La nuit était fraîche et Sandra, encore en tenue après une soirée passée à servir des habitués au dinner, regrettait de ne pas avoir pris de veste. Une moue greffée sur son visage, elle s'accrochait aux différents lampadaires croisant sa route, comme si l'ombre avait pu receler un terrible danger.
C'était absurde, et elle ne le savait que trop bien. Mais depuis l'incident en forêt, elle ne parvenait plus à être tranquille. La moindre branche qui osait craquer sur sa route lui arrachait un frisson et parfois même un sursaut. Les trois quarts du temps, il s'agissait uniquement d'un chat occupé à profiter de ses capacités nyctalopes. Le quart restant était l'action d'un rat et parfois même d'un simple courant d'air. Rien qui ne nécessite vraiment la bombe au poivre maison qu'elle portait dans son sac. Pour toute excuse, Sandra n'avait que le fait qu'elle rentrait à des heures trop tardives pour sa propre sécurité. C'est donc entourée de chats, de rats et d'une brise plus agressive que d'habitude, que Sandra se mit en route.
Tout aurait très bien pu se passer. Après avoir fermé le restaurant, elle aurait pu décider de prendre la route de Lost Pine, qui était un raccourci jusqu'à chez elle mais qu'elle n'osait plus jamais emprunter depuis l'incident. Une fois sur le chemin, elle aurait pu tranquillement s'effrayer du bruit du vent ou de celui des pas d'un chat colérique. Le trajet n'aurait pris qu'un petit quart d'heure, là où il prenait une demie heure en passant par le centre. Elle serait ensuite arrivée chez elle et aurait pu payer la baby-sitter un peu moins cher, lui proposer de la ramener puis aller déposer des baisers sur le front de ses trois enfants. Après ça, elle aurait lu quelques pages de son roman du moment ou d'un comic, puis elle aurait pris sa douche avant d'aller se coucher. Tout aurait très bien pu se passer. Mais au lieu de ça, Sandra avait fui le raccourci pour passer par le centre-ville.
Ce fut seulement lorsqu'elle aperçut la gigantesque silhouette d'un inconnu couvert de sang qu'elle comprit à quel point elle avait eu tort. Très vite, les souvenirs des faits divers de la région illuminèrent son esprit. Très vite, Sandra sentit son cœur se serrer à l'idée de mourir là, tuée par un psychopathe obscur alors qu'elle cherchait à échapper aux crocs d'un chien démoniaque. Très vite, sa main trouva le chemin de son spray artisanal et en pulvérisa l'individu dans un cri.
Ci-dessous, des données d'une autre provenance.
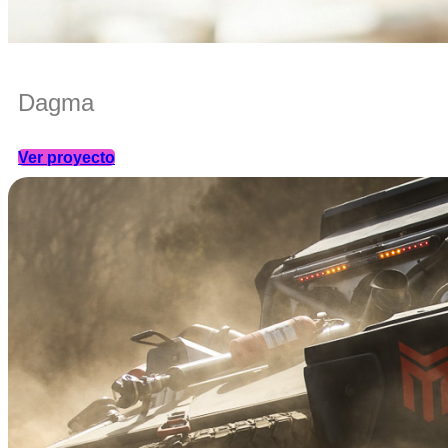
Dagma
Ver proyecto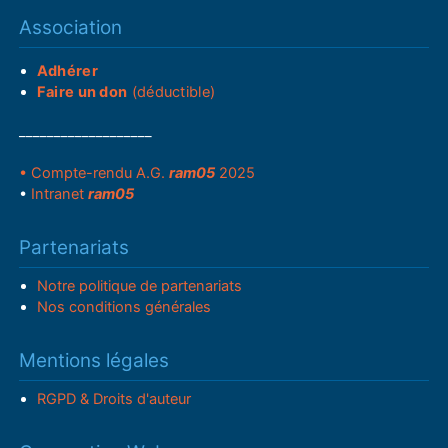
Association
Adhérer
Faire un don
(déductible)
___________________
• Compte-rendu A.G.
ram05
2025
•
Intranet
ram05
Partenariats
Notre politique de partenariats
Nos conditions générales
Mentions légales
RGPD & Droits d'auteur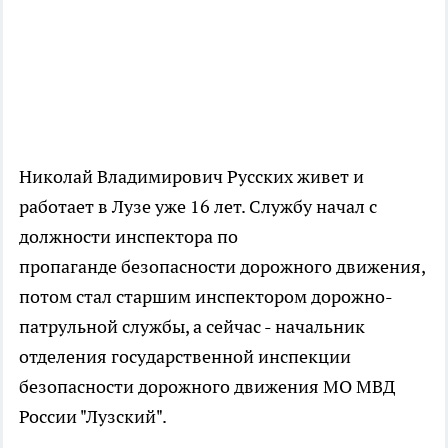
Николай Владимирович Русских живет и
работает в Лузе уже 16 лет. Службу начал с
должности инспектора по
пропаганде безопасности дорожного движения,
потом стал старшим инспектором дорожно-
патрульной службы, а сейчас - начальник
отделения государственной инспекции
безопасности дорожного движения МО МВД
России "Лузский".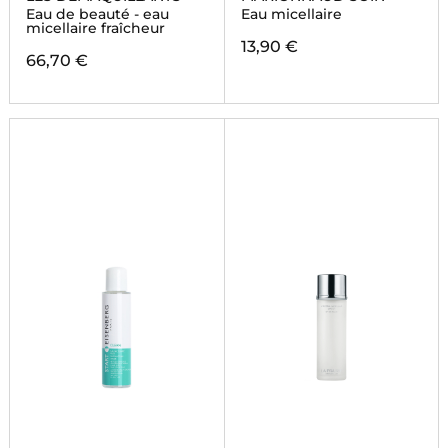
Eau de beauté - eau
Eau micellaire
micellaire fraîcheur
13,90 €
66,70 €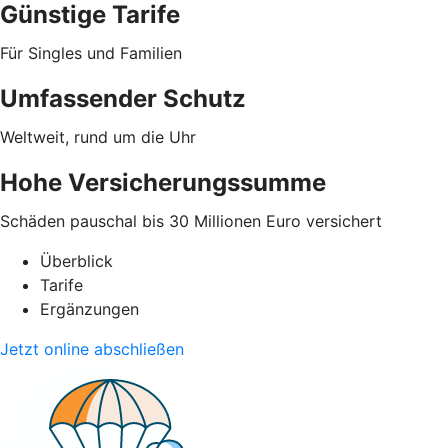
Günstige Tarife
Für Singles und Familien
Umfassender Schutz
Weltweit, rund um die Uhr
Hohe Versicherungssumme
Schäden pauschal bis 30 Millionen Euro versichert
Überblick
Tarife
Ergänzungen
Jetzt online abschließen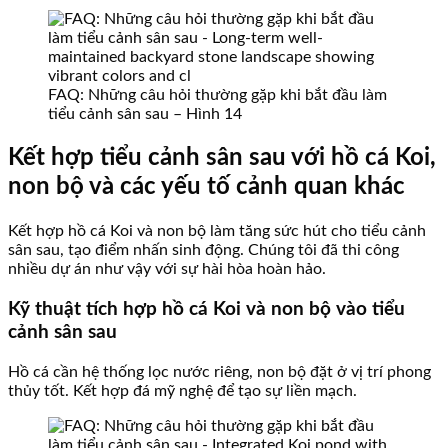
FAQ: Những câu hỏi thường gặp khi bắt đầu làm
tiểu cảnh sân sau – Hình 14
Kết hợp tiểu cảnh sân sau với hồ cá Koi,
non bộ và các yếu tố cảnh quan khác
Kết hợp hồ cá Koi và non bộ làm tăng sức hút cho tiểu cảnh
sân sau, tạo điểm nhấn sinh động. Chúng tôi đã thi công
nhiều dự án như vậy với sự hài hòa hoàn hảo.
Kỹ thuật tích hợp hồ cá Koi và non bộ vào tiểu
cảnh sân sau
Hồ cá cần hệ thống lọc nước riêng, non bộ đặt ở vị trí phong
thủy tốt. Kết hợp đá mỹ nghệ để tạo sự liền mạch.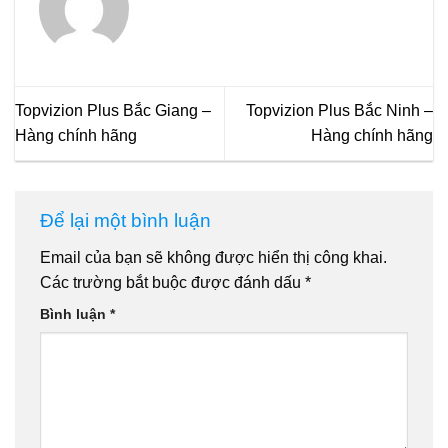
Topvizion Plus Bắc Giang –
Topvizion Plus Bắc Ninh –
Hàng chính hãng
Hàng chính hãng
Để lại một bình luận
Email của bạn sẽ không được hiển thị công khai.
Các trường bắt buộc được đánh dấu
*
Bình luận
*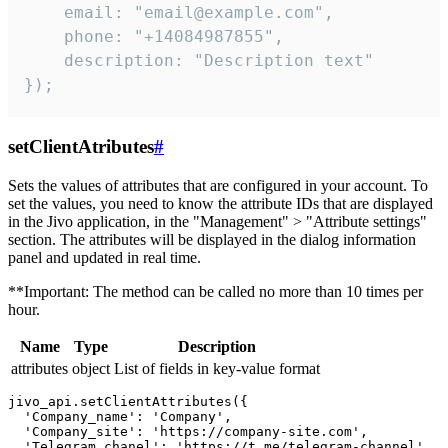
    email: "email@example.com",

    phone: "+14084987855",

    description: "Description text"

});
setClientAtributes
#
Sets the values ​​of attributes that are configured in your account. To
set the values, you need to know the attribute IDs that are displayed
in the Jivo application, in the "Management" > "Attribute settings"
section. The attributes will be displayed in the dialog information
panel and updated in real time.
**Important: The method can be called no more than 10 times per
hour.
Name
Type
Description
attributes
object
List of fields in key-value format
jivo_api.setClientAttributes({

  'Company_name': 'Company',

  'Company_site': 'https://company-site.com',

  'Telegram_chanel': 'https://t.me/telegram-channel',
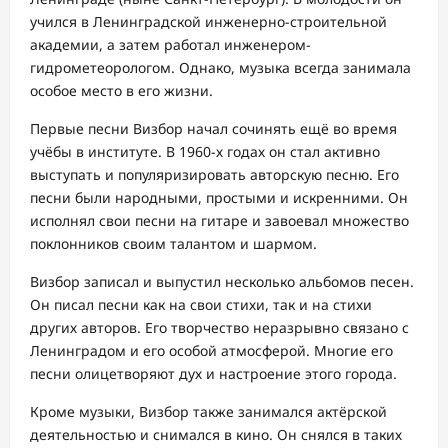
учился в Ленинградской инженерно-строительной
академии, а затем работал инженером-
гидрометеорологом. Однако, музыка всегда занимала
особое место в его жизни.
Первые песни Визбор начал сочинять ещё во время
учёбы в институте. В 1960-х годах он стал активно
выступать и популяризировать авторскую песню. Его
песни были народными, простыми и искренними. Он
исполнял свои песни на гитаре и завоевал множество
поклонников своим талантом и шармом.
Визбор записал и выпустил несколько альбомов песен.
Он писал песни как на свои стихи, так и на стихи
других авторов. Его творчество неразрывно связано с
Ленинградом и его особой атмосферой. Многие его
песни олицетворяют дух и настроение этого города.
Кроме музыки, Визбор также занимался актёрской
деятельностью и снимался в кино. Он снялся в таких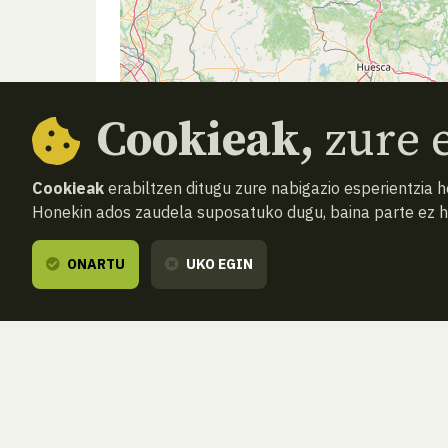
Cookieak,
zure e
Cookieak
erabiltzen ditugu zure nabigazio esperientzia 
Honekin ados zaudela suposatuko dugu, baina parte ez 
ONARTU
UKO EGIN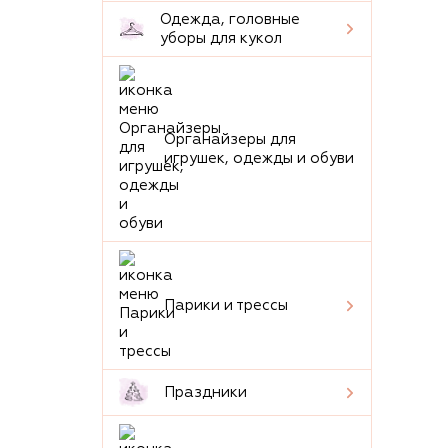
Одежда, головные
уборы для кукол
Органайзеры для
игрушек, одежды и обуви
Парики и трессы
Праздники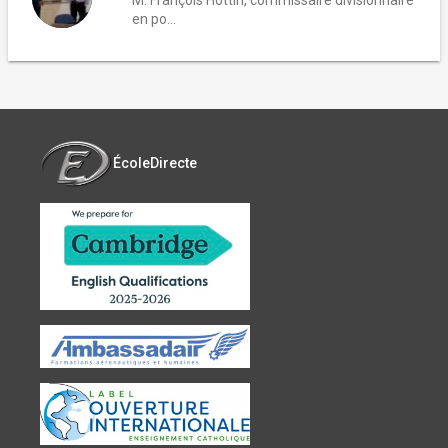
en po...
ÉcoleDirecte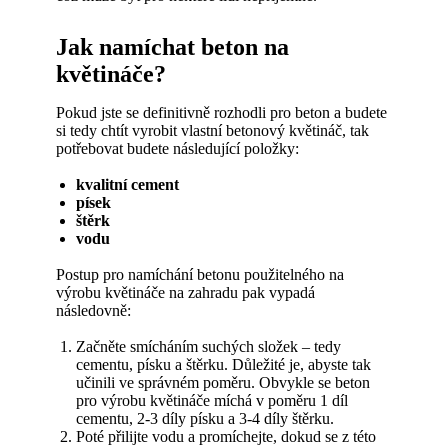
Jak namíchat beton na
květináče?
Pokud jste se definitivně rozhodli pro beton a budete
si tedy chtít vyrobit vlastní betonový květináč, tak
potřebovat budete následující položky:
kvalitní cement
písek
štěrk
vodu
Postup pro namíchání betonu použitelného na
výrobu květináče na zahradu pak vypadá
následovně:
Začněte smícháním suchých složek – tedy
cementu, písku a štěrku. Důležité je, abyste tak
učinili ve správném poměru. Obvykle se beton
pro výrobu květináče míchá v poměru 1 díl
cementu, 2-3 díly písku a 3-4 díly štěrku.
Poté přilijte vodu a promíchejte, dokud se z této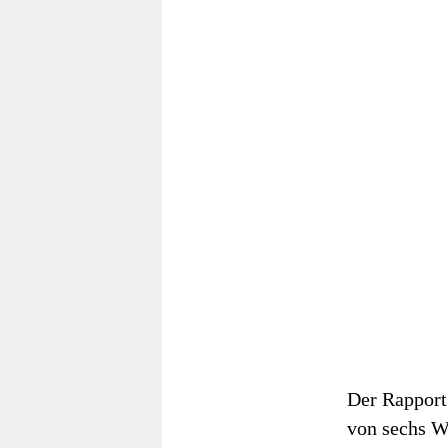
Der Rapport 
von sechs W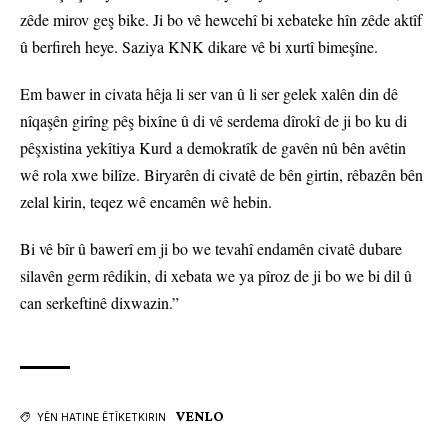
zêde mirov geş bike. Ji bo vê hewcehî bi xebateke hîn zêde aktîf
û berfireh heye. Saziya KNK dikare vê bi xurtî bimeşîne.
Em bawer in civata hêja li ser van û li ser gelek xalên din dê
nîqaşên girîng pêş bixîne û di vê serdema dîrokî de ji bo ku di
pêşxistina yekîtiya Kurd a demokratîk de gavên nû bên avêtin
wê rola xwe bilîze. Biryarên di civatê de bên girtin, rêbazên bên
zelal kirin, teqez wê encamên wê hebin.
Bi vê bîr û bawerî em ji bo we tevahî endamên civatê dubare
silavên germ rêdikin, di xebata we ya pîroz de ji bo we bi dil û
can serkeftinê dixwazin.”
VENLO
YÊN HATINE ÊTÎKETKIRIN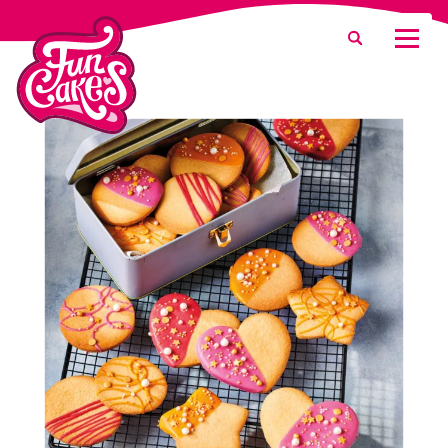
Was suchen Sie?
Suche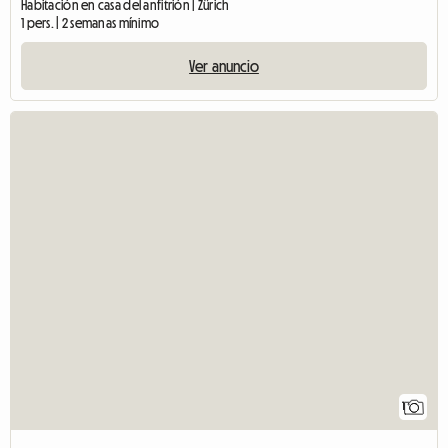
Habitación en casa del anfitrión | Zürich
1 pers. | 2 semanas mínimo
Ver anuncio
1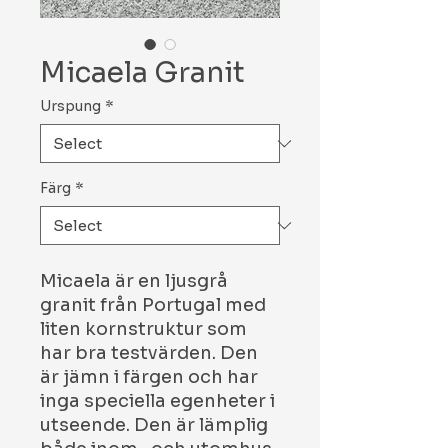
Micaela Granit
Urspung
*
Färg
*
Micaela är en ljusgrå
granit från Portugal med
liten kornstruktur som
har bra testvärden. Den
är jämn i färgen och har
inga speciella egenheter i
utseende. Den är lämplig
Et comme si le destin avait voulu se moquer personnellement d'elle, elle remarqua les traces de crocs et de griffures qui maculaient le bras de son vis-à-vis. La montagne jamais croisée en ville auparavant n'avait rien d'un dangereux criminel. C'est la victime d'un animal quelconque. Pas un monstre nocturne, ceci-dit. Sinon, c'est sans bras qu'elle l'aurait croisé. Portant ses deux mains à sa bouche tout en lâchant sa bombe au poivre. Sandra écarquilla les yeux.
« Oh m-mon dieu, je suis désolée, désolée, désolée ! »
Reprenant ses esprits, Sandra sortit de son sac un paquet de mouchoirs qu'elle s'empressa d'ouvrir.
« T-Tenez, essuyez-vous les yeux avec ça ! On va retourner au restaurant et vous rincer les yeux. Désolée, désolée, désolée... »
Tout en attrapant l'un des bras de l'homme, Sandra entreprit de le guider vers les portes tout juste closes du dinner. Ils pourraient s'occuper de ses plaies aussi, au passage.